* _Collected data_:
== Segment start ==
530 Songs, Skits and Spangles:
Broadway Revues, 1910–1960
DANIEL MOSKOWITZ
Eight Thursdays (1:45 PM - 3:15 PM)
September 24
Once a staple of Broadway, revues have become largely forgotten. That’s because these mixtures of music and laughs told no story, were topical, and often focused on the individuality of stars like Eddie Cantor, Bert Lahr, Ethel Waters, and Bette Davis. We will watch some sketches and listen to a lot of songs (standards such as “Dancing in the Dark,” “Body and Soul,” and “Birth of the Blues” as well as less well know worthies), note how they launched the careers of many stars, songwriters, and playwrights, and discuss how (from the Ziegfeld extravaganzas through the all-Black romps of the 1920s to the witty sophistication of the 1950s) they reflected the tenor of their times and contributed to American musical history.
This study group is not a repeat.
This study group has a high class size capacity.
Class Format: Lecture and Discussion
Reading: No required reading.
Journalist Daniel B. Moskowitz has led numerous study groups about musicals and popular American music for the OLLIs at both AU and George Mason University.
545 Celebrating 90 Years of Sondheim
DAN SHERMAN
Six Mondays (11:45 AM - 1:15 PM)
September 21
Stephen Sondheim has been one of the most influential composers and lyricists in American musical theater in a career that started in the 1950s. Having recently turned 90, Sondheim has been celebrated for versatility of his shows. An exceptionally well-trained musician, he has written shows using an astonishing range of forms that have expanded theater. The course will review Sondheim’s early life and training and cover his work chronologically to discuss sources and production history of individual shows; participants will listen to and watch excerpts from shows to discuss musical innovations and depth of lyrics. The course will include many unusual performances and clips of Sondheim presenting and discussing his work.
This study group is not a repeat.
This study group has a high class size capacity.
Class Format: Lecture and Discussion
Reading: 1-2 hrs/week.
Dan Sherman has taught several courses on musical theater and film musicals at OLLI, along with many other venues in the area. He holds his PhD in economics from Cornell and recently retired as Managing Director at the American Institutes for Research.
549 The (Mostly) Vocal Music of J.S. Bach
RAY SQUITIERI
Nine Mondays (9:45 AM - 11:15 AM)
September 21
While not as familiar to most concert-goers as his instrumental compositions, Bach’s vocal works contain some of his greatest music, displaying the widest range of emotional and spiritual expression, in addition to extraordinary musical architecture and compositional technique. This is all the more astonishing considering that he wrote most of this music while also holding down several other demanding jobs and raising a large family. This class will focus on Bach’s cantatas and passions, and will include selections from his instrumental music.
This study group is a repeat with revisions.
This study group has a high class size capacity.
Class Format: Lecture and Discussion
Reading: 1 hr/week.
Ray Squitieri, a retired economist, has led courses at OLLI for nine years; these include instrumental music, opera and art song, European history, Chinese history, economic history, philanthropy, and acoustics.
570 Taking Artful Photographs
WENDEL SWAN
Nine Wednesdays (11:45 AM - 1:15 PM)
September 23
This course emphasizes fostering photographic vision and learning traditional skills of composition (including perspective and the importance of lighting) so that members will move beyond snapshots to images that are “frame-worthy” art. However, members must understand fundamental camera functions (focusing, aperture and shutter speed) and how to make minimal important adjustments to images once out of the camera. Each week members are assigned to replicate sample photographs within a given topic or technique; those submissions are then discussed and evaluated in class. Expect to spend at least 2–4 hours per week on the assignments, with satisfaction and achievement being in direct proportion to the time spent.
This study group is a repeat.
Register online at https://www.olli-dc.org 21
== Segment end ==
== Segment start ==
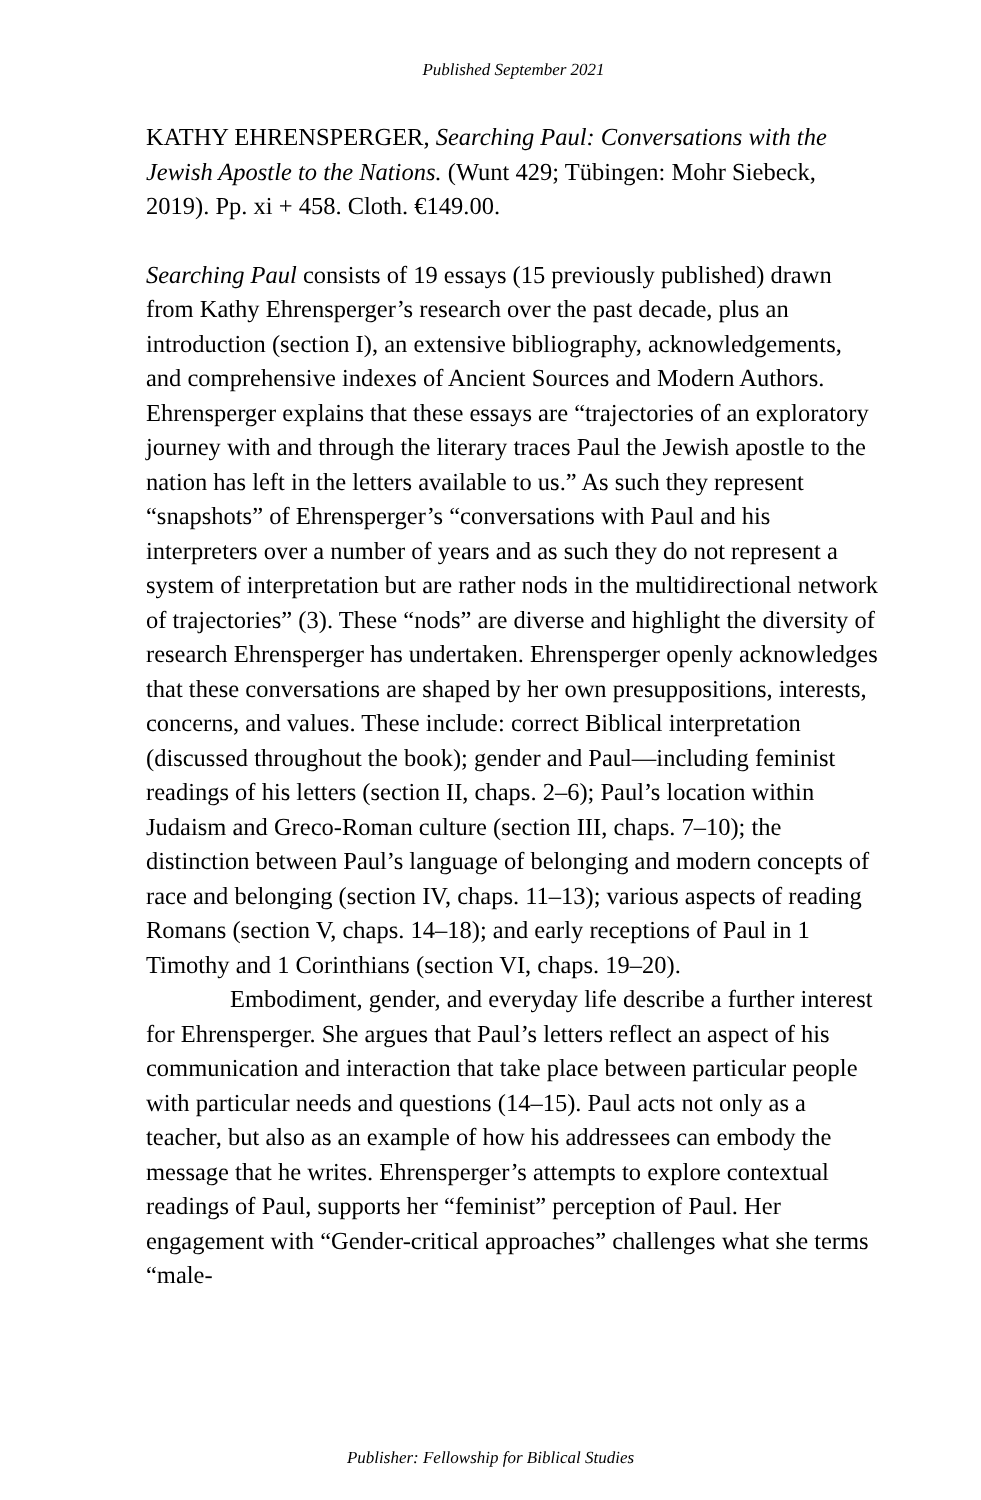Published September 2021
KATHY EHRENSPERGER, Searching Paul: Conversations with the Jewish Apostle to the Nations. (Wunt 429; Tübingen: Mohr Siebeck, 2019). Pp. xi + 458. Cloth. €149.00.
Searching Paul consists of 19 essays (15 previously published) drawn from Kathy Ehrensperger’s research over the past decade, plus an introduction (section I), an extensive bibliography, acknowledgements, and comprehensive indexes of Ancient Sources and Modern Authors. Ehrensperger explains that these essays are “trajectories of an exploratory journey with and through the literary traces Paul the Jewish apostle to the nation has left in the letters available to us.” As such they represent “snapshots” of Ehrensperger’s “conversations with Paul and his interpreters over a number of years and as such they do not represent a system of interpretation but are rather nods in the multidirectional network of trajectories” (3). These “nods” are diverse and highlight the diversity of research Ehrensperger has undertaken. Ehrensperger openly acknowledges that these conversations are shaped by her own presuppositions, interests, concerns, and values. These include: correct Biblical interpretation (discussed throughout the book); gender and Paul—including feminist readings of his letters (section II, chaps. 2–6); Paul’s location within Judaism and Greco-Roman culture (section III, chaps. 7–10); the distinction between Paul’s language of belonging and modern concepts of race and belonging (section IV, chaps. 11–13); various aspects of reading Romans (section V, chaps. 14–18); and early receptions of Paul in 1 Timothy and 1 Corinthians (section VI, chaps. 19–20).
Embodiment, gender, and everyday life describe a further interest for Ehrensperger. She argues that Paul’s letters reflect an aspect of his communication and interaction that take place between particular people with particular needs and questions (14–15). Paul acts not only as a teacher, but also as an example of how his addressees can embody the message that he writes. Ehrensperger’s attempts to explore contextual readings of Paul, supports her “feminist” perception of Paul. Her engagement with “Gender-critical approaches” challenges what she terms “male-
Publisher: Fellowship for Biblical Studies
== Segment end ==
Of all the entries above, output exactly the lines between the one holding "530 Songs, Skits" and the one holding "September 24", inclusive.

* _Response for this exercise_:
530 Songs, Skits and Spangles:
Broadway Revues, 1910–1960
DANIEL MOSKOWITZ
Eight Thursdays (1:45 PM - 3:15 PM)
September 24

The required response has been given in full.